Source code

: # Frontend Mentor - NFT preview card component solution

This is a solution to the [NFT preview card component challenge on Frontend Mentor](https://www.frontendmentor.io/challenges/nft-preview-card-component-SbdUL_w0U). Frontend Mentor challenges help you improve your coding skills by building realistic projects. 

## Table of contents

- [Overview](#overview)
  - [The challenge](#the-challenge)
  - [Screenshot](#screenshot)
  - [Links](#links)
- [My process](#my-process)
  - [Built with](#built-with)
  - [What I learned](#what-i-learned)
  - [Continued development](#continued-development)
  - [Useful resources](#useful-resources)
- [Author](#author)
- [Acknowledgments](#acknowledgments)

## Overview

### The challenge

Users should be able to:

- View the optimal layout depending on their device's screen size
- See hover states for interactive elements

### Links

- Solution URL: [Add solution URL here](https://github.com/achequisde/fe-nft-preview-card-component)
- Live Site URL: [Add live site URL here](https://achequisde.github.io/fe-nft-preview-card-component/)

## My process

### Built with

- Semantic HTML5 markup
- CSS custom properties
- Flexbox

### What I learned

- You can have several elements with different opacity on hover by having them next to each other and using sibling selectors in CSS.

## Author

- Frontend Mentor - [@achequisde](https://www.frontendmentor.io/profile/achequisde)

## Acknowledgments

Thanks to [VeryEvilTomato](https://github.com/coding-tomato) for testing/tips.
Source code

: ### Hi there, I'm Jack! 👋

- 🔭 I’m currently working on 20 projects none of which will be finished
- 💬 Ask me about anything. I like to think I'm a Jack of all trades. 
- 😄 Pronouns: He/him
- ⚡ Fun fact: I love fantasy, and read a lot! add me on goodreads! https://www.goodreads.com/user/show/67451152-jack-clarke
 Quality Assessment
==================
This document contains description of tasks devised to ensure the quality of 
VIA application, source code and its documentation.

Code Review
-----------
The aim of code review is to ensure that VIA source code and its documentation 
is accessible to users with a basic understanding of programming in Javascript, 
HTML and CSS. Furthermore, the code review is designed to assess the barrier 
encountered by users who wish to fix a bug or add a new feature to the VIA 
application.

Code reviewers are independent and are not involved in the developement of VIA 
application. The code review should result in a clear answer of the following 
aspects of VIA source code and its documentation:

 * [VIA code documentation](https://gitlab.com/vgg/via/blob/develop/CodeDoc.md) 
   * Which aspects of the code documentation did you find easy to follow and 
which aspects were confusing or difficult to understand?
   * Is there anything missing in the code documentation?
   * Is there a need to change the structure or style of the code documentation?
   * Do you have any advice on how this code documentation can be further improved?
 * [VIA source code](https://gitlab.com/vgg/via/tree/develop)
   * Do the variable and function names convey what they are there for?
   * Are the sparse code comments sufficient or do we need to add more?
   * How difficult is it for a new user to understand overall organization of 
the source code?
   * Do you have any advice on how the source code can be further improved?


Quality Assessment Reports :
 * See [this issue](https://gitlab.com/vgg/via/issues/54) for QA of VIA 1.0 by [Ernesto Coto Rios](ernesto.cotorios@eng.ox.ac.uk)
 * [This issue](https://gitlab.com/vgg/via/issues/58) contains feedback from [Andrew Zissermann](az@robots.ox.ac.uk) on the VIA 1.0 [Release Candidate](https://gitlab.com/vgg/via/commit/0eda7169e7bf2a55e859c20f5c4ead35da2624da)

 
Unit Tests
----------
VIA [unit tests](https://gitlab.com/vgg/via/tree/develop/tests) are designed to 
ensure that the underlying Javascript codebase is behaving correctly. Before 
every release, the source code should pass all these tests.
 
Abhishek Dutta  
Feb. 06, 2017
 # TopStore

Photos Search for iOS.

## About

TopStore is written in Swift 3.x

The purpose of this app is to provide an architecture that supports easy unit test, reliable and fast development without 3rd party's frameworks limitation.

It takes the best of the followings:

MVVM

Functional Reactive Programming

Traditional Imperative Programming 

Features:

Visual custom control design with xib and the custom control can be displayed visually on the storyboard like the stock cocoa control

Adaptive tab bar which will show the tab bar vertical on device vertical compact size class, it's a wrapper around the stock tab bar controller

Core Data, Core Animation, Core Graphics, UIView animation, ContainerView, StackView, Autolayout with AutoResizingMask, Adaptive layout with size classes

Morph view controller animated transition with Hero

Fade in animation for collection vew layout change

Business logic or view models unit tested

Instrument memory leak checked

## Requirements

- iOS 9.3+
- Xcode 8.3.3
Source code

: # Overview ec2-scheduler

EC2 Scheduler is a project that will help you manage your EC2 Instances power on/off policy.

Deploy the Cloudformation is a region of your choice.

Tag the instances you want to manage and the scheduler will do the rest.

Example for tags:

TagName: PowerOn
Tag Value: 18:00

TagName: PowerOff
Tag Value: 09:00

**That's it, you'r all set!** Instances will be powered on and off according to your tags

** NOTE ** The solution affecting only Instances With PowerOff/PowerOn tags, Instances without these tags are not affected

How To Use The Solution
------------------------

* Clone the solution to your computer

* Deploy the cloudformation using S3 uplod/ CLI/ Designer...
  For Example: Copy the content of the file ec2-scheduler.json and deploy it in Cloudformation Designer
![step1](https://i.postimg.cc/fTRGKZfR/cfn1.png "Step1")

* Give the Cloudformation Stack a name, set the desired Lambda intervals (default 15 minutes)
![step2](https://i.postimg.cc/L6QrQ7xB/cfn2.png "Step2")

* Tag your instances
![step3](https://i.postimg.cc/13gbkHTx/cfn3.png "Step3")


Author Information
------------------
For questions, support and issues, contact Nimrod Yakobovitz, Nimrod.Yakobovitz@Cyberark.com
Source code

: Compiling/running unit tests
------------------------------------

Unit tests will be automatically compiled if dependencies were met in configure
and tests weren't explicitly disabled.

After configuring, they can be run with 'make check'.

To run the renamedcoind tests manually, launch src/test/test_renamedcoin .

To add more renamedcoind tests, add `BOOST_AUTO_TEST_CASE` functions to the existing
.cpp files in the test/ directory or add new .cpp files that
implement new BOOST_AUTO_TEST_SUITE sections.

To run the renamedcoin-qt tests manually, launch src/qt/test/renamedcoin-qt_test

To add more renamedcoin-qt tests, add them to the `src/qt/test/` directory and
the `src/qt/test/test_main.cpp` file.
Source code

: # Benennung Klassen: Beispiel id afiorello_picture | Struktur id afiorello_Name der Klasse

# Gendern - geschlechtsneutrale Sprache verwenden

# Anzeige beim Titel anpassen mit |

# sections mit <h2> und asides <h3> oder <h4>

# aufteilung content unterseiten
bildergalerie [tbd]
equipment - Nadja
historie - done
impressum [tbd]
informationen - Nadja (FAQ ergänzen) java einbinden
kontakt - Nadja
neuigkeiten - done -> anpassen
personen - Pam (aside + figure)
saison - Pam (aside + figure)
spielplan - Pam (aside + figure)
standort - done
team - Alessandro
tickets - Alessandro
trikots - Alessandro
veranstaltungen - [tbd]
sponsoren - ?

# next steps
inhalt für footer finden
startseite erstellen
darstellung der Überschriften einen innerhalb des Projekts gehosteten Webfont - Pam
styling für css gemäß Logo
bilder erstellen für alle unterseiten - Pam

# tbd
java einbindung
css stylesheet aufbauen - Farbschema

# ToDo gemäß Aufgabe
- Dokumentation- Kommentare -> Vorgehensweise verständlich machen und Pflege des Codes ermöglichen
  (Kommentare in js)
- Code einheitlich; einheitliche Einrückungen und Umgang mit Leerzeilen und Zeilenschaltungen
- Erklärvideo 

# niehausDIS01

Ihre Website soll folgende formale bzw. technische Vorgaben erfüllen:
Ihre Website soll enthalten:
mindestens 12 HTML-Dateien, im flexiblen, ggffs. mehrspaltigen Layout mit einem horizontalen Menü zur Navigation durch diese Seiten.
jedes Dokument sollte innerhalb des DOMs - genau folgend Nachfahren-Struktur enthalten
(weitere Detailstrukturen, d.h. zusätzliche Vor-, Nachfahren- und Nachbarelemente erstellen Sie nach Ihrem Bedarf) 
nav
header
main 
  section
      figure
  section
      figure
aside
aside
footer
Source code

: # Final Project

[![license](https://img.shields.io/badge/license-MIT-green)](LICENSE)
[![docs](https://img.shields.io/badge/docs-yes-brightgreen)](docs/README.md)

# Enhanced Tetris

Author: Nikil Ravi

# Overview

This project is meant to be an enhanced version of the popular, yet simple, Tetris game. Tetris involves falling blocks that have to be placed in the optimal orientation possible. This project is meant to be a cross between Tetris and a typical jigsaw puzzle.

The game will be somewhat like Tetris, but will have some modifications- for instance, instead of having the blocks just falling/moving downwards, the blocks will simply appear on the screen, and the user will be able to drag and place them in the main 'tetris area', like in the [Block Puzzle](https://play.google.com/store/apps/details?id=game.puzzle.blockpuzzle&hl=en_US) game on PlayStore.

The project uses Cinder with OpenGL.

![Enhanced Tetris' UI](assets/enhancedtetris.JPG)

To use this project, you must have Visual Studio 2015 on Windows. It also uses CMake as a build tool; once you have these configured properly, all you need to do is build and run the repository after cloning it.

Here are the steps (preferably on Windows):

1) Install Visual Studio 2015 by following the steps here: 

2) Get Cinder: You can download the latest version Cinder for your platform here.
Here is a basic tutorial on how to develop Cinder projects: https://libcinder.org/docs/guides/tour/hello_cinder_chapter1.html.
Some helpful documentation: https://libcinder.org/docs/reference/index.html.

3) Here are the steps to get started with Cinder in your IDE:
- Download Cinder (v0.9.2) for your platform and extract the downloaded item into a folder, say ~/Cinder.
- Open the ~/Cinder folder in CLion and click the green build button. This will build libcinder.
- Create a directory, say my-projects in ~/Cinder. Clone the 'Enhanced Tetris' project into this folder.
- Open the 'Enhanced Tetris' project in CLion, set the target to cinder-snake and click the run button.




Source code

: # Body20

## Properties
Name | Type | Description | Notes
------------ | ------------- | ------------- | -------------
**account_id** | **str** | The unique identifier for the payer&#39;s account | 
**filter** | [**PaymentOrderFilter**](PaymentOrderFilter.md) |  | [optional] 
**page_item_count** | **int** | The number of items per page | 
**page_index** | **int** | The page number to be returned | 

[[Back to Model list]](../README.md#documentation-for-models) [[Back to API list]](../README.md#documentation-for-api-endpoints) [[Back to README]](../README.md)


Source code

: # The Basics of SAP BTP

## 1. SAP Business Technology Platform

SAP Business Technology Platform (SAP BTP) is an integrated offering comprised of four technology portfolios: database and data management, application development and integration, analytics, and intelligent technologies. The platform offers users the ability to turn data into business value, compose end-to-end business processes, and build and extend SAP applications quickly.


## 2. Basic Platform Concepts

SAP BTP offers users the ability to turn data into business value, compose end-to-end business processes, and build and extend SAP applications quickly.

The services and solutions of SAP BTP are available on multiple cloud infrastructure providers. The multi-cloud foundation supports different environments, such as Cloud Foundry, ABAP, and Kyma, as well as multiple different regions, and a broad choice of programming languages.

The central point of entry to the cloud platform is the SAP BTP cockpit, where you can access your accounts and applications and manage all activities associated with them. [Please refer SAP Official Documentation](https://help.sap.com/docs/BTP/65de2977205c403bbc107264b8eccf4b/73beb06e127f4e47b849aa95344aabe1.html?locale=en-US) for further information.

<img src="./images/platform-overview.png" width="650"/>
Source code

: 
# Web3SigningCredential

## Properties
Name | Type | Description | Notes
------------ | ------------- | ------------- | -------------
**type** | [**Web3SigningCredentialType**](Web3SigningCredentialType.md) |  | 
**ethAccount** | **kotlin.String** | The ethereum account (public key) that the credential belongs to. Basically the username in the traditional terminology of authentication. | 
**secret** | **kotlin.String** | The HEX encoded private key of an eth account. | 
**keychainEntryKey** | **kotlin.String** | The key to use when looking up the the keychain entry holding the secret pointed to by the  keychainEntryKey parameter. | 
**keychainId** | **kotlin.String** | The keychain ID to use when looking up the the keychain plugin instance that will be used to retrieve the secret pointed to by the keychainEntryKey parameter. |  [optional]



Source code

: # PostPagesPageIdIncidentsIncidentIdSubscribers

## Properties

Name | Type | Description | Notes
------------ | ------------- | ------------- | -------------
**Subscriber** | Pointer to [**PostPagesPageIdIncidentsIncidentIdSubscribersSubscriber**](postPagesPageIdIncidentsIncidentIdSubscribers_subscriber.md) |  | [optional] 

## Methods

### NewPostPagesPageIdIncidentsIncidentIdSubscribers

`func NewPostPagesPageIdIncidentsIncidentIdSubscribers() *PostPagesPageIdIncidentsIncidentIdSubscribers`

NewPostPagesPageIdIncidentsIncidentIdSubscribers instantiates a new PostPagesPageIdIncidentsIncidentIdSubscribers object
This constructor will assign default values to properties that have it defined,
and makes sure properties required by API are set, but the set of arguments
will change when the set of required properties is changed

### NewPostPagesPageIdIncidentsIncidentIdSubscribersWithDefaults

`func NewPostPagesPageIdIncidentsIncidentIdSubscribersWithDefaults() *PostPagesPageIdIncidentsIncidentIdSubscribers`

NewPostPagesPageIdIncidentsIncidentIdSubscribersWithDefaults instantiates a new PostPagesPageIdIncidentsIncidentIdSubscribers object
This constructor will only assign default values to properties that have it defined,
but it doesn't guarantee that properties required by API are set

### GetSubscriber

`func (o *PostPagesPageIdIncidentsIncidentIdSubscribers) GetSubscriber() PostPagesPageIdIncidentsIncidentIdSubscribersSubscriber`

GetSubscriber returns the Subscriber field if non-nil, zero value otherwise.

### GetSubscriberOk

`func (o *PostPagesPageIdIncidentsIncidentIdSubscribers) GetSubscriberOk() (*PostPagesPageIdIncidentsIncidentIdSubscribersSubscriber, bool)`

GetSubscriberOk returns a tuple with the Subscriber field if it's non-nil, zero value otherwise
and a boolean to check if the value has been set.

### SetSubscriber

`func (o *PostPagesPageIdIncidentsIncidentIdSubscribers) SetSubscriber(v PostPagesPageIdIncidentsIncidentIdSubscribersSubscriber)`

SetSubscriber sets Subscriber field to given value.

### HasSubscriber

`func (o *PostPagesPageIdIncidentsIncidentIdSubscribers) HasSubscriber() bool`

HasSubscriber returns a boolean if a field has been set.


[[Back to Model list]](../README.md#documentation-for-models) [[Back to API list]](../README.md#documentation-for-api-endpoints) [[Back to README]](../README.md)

### [Task directions]
Working through the entries above, copy every line in which "button" is found.

### [Reply to the exercise]
- Open the ~/Cinder folder in CLion and click the green build button. This will build libcinder.
- Open the 'Enhanced Tetris' project in CLion, set the target to cinder-snake and click the run button.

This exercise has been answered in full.